> **EXERCISE OBJECTIVE**
In the entries below, which lines run from the one containing "Clear Filters" to the one containing "living history as"? Copy exactly those lines, ends included, and no others.

[Records from a data source]
<<<<

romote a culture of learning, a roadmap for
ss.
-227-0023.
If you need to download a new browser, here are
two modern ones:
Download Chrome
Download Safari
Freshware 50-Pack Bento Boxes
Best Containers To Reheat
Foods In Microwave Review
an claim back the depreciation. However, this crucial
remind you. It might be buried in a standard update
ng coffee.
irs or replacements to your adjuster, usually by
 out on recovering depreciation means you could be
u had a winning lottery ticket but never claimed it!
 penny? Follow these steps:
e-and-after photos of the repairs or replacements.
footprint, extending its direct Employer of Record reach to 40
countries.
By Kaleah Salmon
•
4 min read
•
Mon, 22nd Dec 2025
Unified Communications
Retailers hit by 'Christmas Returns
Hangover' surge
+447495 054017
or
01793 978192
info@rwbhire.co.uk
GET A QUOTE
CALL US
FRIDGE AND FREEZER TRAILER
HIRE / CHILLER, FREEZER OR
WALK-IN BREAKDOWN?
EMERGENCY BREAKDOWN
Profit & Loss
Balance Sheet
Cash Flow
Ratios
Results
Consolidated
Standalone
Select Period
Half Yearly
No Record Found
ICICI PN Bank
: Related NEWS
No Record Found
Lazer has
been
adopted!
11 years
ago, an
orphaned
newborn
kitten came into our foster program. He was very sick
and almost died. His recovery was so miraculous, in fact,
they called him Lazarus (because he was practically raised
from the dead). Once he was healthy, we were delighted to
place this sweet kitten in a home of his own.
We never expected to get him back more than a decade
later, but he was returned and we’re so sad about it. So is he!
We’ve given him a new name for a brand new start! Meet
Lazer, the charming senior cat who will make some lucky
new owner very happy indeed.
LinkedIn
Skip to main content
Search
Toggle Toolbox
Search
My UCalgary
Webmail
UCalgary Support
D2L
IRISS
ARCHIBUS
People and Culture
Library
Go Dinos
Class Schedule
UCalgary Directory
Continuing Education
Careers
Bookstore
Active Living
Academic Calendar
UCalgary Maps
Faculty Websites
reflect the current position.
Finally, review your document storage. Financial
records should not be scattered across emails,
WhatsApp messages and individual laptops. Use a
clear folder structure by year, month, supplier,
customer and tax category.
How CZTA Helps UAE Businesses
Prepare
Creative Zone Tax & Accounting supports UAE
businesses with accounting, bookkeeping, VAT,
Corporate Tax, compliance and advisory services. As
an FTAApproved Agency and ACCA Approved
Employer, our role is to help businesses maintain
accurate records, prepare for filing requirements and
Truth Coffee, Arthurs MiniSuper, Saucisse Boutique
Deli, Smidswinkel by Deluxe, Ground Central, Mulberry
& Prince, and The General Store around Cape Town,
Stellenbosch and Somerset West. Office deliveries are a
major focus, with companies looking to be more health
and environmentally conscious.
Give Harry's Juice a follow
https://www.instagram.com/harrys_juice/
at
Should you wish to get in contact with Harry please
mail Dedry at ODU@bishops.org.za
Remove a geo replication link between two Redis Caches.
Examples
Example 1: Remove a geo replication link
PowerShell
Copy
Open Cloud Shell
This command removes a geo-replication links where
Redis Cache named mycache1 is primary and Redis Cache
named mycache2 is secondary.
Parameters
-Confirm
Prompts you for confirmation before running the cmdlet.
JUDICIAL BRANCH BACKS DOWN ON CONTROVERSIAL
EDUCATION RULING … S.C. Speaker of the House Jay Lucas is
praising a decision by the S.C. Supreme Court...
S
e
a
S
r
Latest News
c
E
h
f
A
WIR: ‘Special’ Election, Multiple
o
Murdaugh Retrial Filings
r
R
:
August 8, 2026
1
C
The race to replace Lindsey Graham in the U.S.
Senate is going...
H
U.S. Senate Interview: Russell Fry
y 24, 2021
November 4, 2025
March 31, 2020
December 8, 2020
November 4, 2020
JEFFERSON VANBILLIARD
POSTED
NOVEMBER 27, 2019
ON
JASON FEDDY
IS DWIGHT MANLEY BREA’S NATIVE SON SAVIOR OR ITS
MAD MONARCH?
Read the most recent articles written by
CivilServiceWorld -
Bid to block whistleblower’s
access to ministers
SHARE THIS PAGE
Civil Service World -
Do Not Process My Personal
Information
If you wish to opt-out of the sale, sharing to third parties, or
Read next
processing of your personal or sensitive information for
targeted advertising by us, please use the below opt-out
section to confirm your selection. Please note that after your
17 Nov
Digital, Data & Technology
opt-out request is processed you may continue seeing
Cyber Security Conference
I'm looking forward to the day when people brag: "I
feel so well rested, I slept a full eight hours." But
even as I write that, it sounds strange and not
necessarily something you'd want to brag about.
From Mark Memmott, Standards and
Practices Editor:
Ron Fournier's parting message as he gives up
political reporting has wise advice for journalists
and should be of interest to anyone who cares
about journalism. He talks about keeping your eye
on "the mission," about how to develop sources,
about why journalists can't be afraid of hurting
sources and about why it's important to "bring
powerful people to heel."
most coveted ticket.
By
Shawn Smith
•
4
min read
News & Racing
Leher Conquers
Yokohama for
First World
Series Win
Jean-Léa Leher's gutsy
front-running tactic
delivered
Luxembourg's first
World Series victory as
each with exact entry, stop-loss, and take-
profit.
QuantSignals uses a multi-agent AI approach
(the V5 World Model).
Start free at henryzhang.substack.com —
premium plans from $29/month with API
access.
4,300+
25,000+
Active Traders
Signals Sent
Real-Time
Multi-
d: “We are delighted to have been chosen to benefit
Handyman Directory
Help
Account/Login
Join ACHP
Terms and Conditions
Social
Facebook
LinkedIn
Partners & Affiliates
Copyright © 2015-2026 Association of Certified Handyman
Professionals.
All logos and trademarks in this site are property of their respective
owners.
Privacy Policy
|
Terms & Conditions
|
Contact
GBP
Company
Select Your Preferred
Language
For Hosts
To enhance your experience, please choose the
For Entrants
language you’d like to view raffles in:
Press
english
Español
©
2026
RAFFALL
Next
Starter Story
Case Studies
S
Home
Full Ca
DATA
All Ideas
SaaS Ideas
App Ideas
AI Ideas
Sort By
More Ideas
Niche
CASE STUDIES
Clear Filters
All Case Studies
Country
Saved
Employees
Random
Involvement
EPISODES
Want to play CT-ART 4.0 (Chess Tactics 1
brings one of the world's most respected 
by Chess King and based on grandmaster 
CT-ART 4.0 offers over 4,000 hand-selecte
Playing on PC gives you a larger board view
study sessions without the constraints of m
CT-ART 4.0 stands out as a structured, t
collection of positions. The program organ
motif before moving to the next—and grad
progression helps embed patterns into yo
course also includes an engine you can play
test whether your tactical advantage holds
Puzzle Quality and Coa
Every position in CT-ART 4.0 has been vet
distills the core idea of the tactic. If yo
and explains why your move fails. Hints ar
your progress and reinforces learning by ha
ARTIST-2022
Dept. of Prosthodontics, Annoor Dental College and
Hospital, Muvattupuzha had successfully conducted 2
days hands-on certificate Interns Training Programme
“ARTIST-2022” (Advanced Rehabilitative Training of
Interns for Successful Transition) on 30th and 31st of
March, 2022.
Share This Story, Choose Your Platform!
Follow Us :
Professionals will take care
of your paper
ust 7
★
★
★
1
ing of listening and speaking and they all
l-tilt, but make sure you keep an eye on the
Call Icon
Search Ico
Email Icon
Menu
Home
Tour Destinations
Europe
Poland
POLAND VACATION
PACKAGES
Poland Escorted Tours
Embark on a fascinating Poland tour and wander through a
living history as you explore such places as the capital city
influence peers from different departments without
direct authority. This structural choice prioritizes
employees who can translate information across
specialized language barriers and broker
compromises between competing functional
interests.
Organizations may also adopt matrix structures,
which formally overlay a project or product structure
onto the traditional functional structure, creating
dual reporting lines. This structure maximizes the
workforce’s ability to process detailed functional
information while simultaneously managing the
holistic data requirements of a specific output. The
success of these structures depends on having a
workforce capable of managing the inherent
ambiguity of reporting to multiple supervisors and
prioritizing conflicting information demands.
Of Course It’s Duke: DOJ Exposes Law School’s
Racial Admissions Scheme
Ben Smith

>>>>

> **ANSWER BELOW**
Clear Filters
All Case Studies
Country
Saved
Employees
Random
Involvement
EPISODES
Want to play CT-ART 4.0 (Chess Tactics 1
brings one of the world's most respected 
by Chess King and based on grandmaster 
CT-ART 4.0 offers over 4,000 hand-selecte
Playing on PC gives you a larger board view
study sessions without the constraints of m
CT-ART 4.0 stands out as a structured, t
collection of positions. The program organ
motif before moving to the next—and grad
progression helps embed patterns into yo
course also includes an engine you can play
test whether your tactical advantage holds
Puzzle Quality and Coa
Every position in CT-ART 4.0 has been vet
distills the core idea of the tactic. If yo
and explains why your move fails. Hints ar
your progress and reinforces learning by ha
ARTIST-2022
Dept. of Prosthodontics, Annoor Dental College and
Hospital, Muvattupuzha had successfully conducted 2
days hands-on certificate Interns Training Programme
“ARTIST-2022” (Advanced Rehabilitative Training of
Interns for Successful Transition) on 30th and 31st of
March, 2022.
Share This Story, Choose Your Platform!
Follow Us :
Professionals will take care
of your paper
ust 7
★
★
★
1
ing of listening and speaking and they all
l-tilt, but make sure you keep an eye on the
Call Icon
Search Ico
Email Icon
Menu
Home
Tour Destinations
Europe
Poland
POLAND VACATION
PACKAGES
Poland Escorted Tours
Embark on a fascinating Poland tour and wander through a
living history as you explore such places as the capital city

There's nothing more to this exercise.